A correctly configured matrix shows one green check per surviving combination on the pull request, and each job log names the GDAL it used. Confirm the pins locally before pushing:

# Confirm the container GDAL and the binding GDAL agree.
gdalinfo --version
python3 -c "import rasterio; print('rasterio sees GDAL', rasterio.gdal_version())"
python3 -c "import pyproj; print('PROJ', pyproj.proj_version_str)"

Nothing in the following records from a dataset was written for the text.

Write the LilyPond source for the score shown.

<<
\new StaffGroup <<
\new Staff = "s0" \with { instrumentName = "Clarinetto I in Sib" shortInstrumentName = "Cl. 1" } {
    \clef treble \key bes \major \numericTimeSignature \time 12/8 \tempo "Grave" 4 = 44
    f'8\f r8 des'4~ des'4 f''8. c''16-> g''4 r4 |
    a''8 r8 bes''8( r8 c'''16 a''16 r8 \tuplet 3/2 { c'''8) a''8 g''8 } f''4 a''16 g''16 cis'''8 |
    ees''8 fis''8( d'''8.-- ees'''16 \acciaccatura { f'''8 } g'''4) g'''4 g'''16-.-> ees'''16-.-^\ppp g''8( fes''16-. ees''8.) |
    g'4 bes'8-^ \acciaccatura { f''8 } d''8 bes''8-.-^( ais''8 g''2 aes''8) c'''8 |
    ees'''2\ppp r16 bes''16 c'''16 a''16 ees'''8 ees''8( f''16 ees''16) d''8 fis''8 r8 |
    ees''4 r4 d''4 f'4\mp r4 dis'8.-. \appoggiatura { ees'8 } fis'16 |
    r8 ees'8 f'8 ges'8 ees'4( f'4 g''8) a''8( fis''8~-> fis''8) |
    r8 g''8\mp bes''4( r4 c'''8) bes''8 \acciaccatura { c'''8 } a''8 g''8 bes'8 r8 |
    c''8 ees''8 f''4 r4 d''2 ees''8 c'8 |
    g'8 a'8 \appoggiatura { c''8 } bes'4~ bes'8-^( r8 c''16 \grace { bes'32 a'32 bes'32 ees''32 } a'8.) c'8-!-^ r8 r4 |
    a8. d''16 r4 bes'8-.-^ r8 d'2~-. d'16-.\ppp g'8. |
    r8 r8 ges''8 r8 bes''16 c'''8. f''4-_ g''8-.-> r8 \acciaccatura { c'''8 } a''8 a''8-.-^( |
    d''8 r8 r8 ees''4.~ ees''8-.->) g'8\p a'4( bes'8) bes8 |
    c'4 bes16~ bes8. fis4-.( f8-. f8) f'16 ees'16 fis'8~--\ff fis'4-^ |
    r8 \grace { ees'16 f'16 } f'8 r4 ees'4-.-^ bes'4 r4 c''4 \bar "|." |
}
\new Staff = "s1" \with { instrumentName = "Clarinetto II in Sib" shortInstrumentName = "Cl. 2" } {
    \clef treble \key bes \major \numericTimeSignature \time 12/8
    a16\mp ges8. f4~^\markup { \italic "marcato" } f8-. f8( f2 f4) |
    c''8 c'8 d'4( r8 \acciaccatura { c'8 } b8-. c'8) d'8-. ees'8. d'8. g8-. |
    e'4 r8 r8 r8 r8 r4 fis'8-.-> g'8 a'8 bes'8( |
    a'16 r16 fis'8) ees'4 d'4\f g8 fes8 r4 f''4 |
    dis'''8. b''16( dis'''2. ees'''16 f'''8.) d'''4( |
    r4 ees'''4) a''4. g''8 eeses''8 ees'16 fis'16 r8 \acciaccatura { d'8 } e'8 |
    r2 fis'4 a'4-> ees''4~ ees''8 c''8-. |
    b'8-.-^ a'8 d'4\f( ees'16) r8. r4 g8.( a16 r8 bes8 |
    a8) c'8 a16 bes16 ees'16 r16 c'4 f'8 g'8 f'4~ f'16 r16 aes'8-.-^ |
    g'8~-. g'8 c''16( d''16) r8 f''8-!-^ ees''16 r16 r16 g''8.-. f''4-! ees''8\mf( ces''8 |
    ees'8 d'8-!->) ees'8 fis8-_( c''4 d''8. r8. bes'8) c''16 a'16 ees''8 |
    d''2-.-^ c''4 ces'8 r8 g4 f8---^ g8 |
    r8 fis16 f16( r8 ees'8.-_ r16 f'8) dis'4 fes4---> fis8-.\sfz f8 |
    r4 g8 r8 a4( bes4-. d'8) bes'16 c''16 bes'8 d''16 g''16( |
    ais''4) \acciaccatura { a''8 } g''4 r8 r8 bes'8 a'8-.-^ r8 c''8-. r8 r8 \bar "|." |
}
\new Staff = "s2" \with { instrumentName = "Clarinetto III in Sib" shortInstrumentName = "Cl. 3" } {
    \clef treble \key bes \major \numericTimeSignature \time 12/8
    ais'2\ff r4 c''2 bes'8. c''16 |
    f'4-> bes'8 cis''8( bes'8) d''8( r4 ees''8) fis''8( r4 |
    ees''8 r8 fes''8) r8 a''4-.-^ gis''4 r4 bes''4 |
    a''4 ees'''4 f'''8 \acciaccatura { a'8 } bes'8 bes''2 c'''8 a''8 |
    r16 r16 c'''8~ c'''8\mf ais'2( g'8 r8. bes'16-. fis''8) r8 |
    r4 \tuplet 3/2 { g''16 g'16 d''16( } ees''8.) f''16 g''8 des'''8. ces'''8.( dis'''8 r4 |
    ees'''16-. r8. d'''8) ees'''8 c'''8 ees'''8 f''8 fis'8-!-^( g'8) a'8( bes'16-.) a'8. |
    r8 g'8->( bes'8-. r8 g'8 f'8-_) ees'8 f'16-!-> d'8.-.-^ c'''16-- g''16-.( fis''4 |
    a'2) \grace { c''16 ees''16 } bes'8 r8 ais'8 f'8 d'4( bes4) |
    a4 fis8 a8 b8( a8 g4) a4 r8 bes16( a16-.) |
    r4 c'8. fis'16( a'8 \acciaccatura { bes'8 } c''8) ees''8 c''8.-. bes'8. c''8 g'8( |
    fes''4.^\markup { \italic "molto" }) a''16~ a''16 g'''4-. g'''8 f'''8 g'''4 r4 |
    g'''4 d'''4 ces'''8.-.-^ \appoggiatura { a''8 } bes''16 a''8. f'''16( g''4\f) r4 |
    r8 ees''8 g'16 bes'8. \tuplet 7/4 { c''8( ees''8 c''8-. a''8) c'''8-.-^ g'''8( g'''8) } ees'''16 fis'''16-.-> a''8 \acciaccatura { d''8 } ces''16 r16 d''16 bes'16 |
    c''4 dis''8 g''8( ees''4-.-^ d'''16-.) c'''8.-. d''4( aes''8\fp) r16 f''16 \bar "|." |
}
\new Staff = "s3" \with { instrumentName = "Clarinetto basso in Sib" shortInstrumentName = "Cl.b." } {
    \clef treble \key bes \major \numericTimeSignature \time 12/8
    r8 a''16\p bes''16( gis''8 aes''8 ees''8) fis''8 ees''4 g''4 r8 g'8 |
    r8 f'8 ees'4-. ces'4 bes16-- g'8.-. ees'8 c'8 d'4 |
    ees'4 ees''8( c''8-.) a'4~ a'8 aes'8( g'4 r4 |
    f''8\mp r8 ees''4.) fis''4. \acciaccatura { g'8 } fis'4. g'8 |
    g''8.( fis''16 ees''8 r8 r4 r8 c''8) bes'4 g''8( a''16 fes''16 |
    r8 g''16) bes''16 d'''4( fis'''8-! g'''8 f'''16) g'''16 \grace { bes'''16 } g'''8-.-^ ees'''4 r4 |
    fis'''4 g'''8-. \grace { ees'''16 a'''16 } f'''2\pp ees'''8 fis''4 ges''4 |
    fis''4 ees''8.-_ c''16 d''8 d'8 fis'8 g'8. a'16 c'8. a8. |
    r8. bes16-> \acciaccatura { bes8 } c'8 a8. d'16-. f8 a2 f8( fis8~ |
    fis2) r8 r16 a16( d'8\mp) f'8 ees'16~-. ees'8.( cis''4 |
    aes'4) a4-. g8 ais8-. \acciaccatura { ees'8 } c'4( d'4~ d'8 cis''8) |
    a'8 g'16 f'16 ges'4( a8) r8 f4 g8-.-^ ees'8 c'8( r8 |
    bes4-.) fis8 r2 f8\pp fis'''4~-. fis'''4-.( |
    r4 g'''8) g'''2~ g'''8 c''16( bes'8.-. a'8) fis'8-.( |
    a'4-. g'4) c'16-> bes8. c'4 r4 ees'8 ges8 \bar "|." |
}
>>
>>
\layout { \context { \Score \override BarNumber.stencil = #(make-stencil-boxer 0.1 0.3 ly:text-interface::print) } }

# Run only the reprojection guard, quietly.
pytest tests/test_reproject.py -q

If gdalinfo --version and rasterio.gdal_version() disagree, a mismatched wheel slipped in and the leg is testing the wrong GDAL. When both report the same version and pytest exits 0, the matrix leg is trustworthy. A non-zero exit from pytest (exit code 1) on a single GDAL version, with siblings green, is the exact regression signal this workflow exists to produce.

Troubleshooting

Symptom Root Cause Fix
rasterio.gdal_version() differs from gdalinfo --version pip pulled a wheel bundling its own GDAL Pin rasterio to the container GDAL or install --no-build-isolation
Reprojection off by swapped coordinates Authority axis order (lat/lon vs lon/lat) Build Transformer with always_xy=True
Whole run cancels on first red leg fail-fast defaults to true Set fail-fast: false under strategy
One matrix cell can never install GDAL image predates the Python version Add the pair to exclude:
PROJ: proj_create: cannot find proj.db PROJ_DATA unset in the container Export PROJ_DATA=/usr/share/proj before pytest

FAQ

Should I test against GDAL container images or conda-forge builds?

Use the official ghcr.io/osgeo/gdal container images when you want the exact C library and system bindings the OSGeo project ships, and they start fast in CI. Use conda-forge gdal=<ver> pins when your users install via conda or when you need a GDAL version not published as an image. Many projects run both as separate matrix legs to cover both installation paths.

Why does my reprojection test pass on GDAL 3.4 but fail on GDAL 3.8?

The most common cause is authority-compliant axis order. Since PROJ 6 and GDAL 3, transformations respect the CRS axis order, so EPSG:4326 is latitude then longitude. If your test hardcodes longitude-first inputs it can drift across GDAL and PROJ point releases. Pin pyproj and rasterio to versions built against the container GDAL and assert on rounded coordinates rather than exact floats.

How do I skip a known-incompatible GDAL and Python combination?

Add an exclude entry under strategy.matrix that names the exact python-version and gdal-version pair to drop, or use include to add a single extra leg without expanding the full cross product. This keeps the matrix green when a specific combination has no compatible wheel or container image.

How do I confirm each job actually used the GDAL version I intended?

Add a step that runs gdalinfo --version and python -c to print rasterio.gdal_version() before pytest. Printing the resolved version in the log proves the container or conda pin took effect and makes a silent fallback to a cached GDAL obvious in the job output.